PROBLEM SET:
(A) Transcribe the part of the passage on electrical isolation starting with "Other types of" and going on through "of 25,000 V/usec.".
(B) Answer these questions using the passage on electrical isolation:
(i) What voltage is given as an example for high-voltage components?
(ii) Which systems does the passage say can be hit by voltage surges from lightning and other causes?
(iii) How many chips did earlier electronic isolators use, and how were they arranged?
(C) Continue the passage on electrical isolation from where it stops.
##### PROVIDED TEXT #####
There are many types of electrical systems that benefit from electrical isolation. Galvanic isolation is a principle of isolating functional sections of electrical systems to prevent current flow, meaning that no direct electrical conduction path is permitted between different functional sections. As one example, certain types of electronic equipment require that high-voltage components (e.g., 1 kV or greater) interface with low-voltage components (e.g., 10V or lower). Examples of such equipment include medical devices and industrial machines that utilize high-voltage in some parts of the system, but have low-voltage control electronics elsewhere within the system. The interface of the high-voltage and low-voltage sides of the system relies upon the transfer of data via some mechanism other than electrical current.
Other types of electrical systems such as signal and power transmission lines can be subjected to voltage surges by lightning, electrostatic discharge, radio frequency transmissions, switching pulses (spikes), and perturbations in power supply. These types of systems can also benefit from electrical isolation.
Electrical isolation can be achieved with a number of different types of devices. Some examples of isolation products include galvanic isolators, optocouplers, inductive, and capacitive isolators. Previous generations of electronic isolators used two chips in a horizontal configuration with wire bonds between the chips. These wire bonds provided a coupling point for large excursions in the difference between the grounds of the systems being isolated. These excursions can be on the order of 25,000 V/usec.
##### STUDY MATERIAL #####
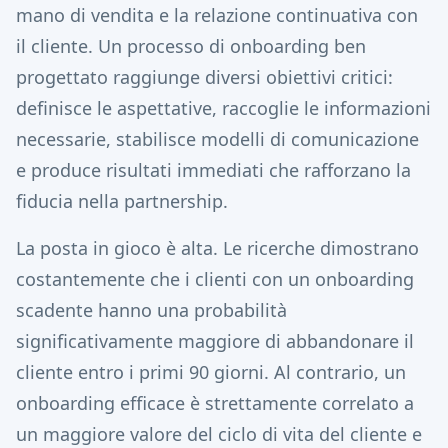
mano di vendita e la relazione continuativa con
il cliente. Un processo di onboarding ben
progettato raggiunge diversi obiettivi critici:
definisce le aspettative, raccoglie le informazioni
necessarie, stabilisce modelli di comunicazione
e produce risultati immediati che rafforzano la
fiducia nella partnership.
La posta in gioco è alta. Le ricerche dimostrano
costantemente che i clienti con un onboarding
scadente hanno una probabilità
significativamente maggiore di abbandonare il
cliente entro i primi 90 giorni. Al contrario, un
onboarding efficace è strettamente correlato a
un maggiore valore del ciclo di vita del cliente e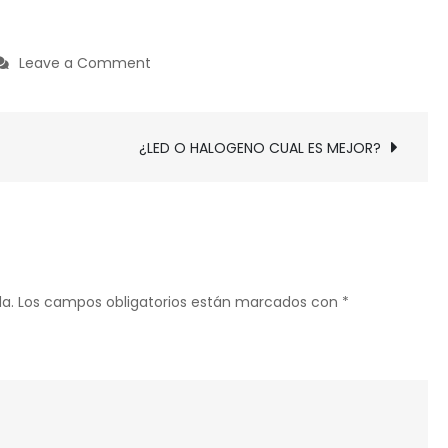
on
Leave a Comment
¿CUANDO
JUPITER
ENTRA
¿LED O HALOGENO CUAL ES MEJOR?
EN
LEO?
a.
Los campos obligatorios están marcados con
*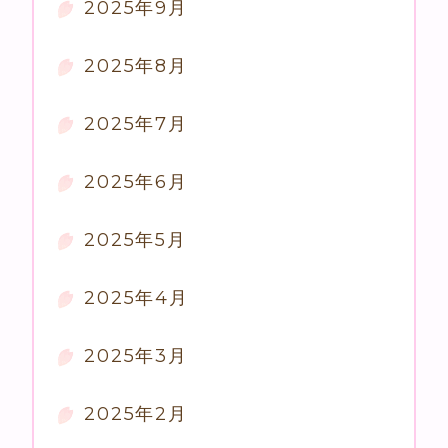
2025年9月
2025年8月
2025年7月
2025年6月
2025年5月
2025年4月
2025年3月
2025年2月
#####
##### STUDY MATERIAL #####
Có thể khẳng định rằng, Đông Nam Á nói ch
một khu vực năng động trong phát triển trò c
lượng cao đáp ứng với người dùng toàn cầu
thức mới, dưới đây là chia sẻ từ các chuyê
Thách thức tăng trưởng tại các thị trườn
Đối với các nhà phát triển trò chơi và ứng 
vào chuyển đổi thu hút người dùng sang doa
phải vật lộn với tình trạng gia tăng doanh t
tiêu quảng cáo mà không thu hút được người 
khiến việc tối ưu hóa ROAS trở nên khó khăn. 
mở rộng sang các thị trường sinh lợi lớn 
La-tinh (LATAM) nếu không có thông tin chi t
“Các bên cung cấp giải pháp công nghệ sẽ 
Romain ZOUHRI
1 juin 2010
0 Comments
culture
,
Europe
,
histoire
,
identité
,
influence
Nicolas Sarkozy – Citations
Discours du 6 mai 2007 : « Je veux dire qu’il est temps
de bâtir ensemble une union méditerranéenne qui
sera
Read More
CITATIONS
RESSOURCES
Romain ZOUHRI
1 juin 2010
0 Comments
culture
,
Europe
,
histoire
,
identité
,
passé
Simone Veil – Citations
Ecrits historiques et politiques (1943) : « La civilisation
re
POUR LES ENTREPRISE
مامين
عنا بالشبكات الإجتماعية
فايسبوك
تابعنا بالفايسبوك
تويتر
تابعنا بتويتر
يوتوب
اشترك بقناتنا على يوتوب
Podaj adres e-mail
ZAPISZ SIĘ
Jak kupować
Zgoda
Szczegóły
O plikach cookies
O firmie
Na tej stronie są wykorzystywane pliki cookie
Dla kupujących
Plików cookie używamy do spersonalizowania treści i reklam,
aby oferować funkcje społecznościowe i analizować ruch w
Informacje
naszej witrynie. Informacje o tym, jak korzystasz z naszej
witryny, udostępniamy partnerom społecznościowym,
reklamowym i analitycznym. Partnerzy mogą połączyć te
#####
OUTPUTS FOR THE TASKS:
(A)
Other types of electrical systems such as signal and power transmission lines can be subjected to voltage surges by lightning, electrostatic discharge, radio frequency transmissions, switching pulses (spikes), and perturbations in power supply. These types of systems can also benefit from electrical isolation.
Electrical isolation can be achieved with a number of different types of devices. Some examples of isolation products include galvanic isolators, optocouplers, inductive, and capacitive isolators. Previous generations of electronic isolators used two chips in a horizontal configuration with wire bonds between the chips. These wire bonds provided a coupling point for large excursions in the difference between the grounds of the systems being isolated. These excursions can be on the order of 25,000 V/usec.

(B)
(i) 1 kV or greater
(ii) Signal and power transmission lines
(iii) Two chips, in a horizontal configuration

(C)
As mentioned above, electrical isolation can be achieved with capacitive, inductive isolators, optical, and/or RF isolators to transmit data across an isolation boundary. There is a desire to add more optical channels to optical couplers in an attempt to meet the complex functionality requirements for various applications. However, there are concerns with respect to chip space utilization and chip pin utilization. Simply adding more channels to an optical coupler will increase package size and/or pin counts, which translates to a larger footprint on a Printed Circuit Board (PCB), which is generally undesirable in end products. It is a challenge to incorporate additional features into an existing number of channels already established in an optocoupler package.